After eyeballing these results comparatively, there are some key takeaways to share:
- Gini Index and Hoyer Sparsity. Generally, the embeddings created by SGD exhibited an increased trend for Gini index and Hoyer sparsity. This is likely due to the stochastic nature that made the training noisy and failed to equalize the utilization of different dimensions of embeddings. In comparison, Adam showed the opposite thanks to its momentum term that stabilizes the gradient and fairly updates every dimension over time.

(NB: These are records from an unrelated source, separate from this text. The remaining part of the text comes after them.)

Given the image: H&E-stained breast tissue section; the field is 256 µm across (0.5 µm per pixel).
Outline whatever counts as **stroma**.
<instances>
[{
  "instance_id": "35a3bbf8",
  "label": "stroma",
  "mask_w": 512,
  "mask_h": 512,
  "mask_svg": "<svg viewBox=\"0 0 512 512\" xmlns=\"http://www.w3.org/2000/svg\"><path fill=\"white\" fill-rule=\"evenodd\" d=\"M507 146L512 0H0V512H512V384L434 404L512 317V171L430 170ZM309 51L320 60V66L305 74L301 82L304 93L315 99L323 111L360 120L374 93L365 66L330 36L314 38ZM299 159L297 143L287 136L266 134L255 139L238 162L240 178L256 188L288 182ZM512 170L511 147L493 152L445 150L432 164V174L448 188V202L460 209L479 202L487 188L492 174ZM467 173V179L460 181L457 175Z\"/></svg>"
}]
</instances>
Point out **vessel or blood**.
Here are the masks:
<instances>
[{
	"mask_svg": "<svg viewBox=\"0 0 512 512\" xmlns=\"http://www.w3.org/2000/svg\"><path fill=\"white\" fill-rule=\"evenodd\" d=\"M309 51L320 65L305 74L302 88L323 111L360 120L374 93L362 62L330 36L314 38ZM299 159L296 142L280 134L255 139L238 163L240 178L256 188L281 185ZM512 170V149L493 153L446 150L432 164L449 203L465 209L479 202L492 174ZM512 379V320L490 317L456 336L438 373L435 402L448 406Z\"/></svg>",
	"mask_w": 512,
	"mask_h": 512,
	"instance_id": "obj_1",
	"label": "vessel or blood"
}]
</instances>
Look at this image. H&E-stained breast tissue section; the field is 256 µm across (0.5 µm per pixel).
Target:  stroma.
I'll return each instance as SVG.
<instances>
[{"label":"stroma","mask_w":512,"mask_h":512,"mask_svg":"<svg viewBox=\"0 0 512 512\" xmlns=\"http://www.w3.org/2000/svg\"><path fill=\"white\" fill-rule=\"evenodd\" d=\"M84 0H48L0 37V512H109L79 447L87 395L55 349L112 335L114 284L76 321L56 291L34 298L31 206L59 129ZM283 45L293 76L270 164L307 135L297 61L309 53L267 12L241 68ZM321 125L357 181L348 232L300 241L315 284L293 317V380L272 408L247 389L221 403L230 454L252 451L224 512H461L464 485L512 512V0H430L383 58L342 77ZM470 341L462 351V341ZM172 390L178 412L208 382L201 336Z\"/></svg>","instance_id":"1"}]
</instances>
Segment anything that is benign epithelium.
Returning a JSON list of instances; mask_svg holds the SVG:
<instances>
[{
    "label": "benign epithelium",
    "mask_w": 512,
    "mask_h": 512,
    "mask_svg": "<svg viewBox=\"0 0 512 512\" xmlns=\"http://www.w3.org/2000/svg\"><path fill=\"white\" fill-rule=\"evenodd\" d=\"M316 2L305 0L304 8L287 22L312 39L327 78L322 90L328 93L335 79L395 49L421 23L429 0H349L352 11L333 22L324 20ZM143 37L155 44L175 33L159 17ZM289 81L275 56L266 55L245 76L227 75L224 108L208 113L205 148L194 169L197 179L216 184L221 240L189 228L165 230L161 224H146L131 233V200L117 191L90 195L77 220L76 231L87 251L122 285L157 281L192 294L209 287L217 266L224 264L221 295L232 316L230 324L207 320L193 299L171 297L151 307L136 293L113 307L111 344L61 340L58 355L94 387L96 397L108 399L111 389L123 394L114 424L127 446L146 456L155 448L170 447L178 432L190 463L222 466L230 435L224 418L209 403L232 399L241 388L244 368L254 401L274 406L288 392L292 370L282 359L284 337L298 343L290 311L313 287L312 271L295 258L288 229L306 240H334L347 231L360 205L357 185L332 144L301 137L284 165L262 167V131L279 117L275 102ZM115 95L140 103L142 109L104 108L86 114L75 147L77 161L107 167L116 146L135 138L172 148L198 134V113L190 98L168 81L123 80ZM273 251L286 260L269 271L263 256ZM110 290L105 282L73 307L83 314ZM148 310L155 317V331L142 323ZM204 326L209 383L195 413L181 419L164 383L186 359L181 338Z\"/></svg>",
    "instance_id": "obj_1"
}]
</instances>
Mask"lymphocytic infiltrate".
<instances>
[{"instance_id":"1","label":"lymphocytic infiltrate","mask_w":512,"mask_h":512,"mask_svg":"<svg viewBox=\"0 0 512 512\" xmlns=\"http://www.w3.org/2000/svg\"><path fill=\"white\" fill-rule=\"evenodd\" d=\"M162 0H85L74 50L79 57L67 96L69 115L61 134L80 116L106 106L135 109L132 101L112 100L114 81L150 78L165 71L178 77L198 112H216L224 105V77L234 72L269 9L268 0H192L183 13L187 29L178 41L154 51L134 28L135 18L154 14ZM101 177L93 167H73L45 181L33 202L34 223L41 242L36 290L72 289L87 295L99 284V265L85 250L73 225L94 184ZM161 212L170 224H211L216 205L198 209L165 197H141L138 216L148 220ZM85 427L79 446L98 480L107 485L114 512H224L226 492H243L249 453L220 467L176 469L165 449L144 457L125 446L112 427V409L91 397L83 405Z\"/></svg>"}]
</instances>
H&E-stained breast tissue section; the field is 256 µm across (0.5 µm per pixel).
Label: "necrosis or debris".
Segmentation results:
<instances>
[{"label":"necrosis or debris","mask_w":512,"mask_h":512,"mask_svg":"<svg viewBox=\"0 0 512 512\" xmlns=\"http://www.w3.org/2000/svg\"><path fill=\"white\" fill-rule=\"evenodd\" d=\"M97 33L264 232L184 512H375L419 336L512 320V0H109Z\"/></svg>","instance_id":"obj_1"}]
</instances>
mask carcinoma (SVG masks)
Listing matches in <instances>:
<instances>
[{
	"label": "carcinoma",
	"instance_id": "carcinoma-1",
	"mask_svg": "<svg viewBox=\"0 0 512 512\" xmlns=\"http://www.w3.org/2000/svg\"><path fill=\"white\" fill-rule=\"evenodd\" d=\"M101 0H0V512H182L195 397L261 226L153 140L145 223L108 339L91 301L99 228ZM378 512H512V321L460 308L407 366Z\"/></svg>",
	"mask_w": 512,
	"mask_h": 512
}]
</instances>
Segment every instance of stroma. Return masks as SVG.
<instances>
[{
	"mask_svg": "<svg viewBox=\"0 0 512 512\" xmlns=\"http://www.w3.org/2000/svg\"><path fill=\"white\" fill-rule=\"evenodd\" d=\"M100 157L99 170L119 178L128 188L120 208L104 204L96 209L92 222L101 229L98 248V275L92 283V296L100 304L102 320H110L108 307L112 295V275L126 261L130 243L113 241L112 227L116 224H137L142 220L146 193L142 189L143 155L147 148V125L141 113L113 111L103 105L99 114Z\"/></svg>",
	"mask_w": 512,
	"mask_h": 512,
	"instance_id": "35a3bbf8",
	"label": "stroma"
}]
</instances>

- Vector Entropy and Spectral Entropy. For both SGD and Adam, vector entropy tended to be inversely correlated with the Gini index and sparsity during training. This is expected because vector entropy and Gini index intrinsically point in opposite directions. What is interesting is, spectral entropy always decreased over epochs regardless of the optimizer and batch size, indicating that any training strategy eventually converges towards a more structured variation pattern across dimensions and achieves concentration in the spectrum.
- Special case: batch size of 1. As we see, the Gini index and Hoyer sparsity are quite different when the batch size equals 1 for both SGD and Adam. For SGD, the extremely noisy update caused the Gini index to decrease over time, which motivates a deeper exploration of the impact of batch size. Looking at Adam, the first few epochs showed the same trend as SGD with a batch size of 1, however, it quickly evolved to SGD with larger batch sizes, suggesting the potential correlation between these two optimizers.
Final Thoughts
This study is a preliminary work to explore the dynamics of embeddings during training under different approaches.
At this stage, many aspects are not fully understood and could have a better theoretical interpretation. I look forward to initiating a broader exploration and discussion around this topic to better understand the underlying mechanism driving the observed results.
Your feedback and ideas are welcome.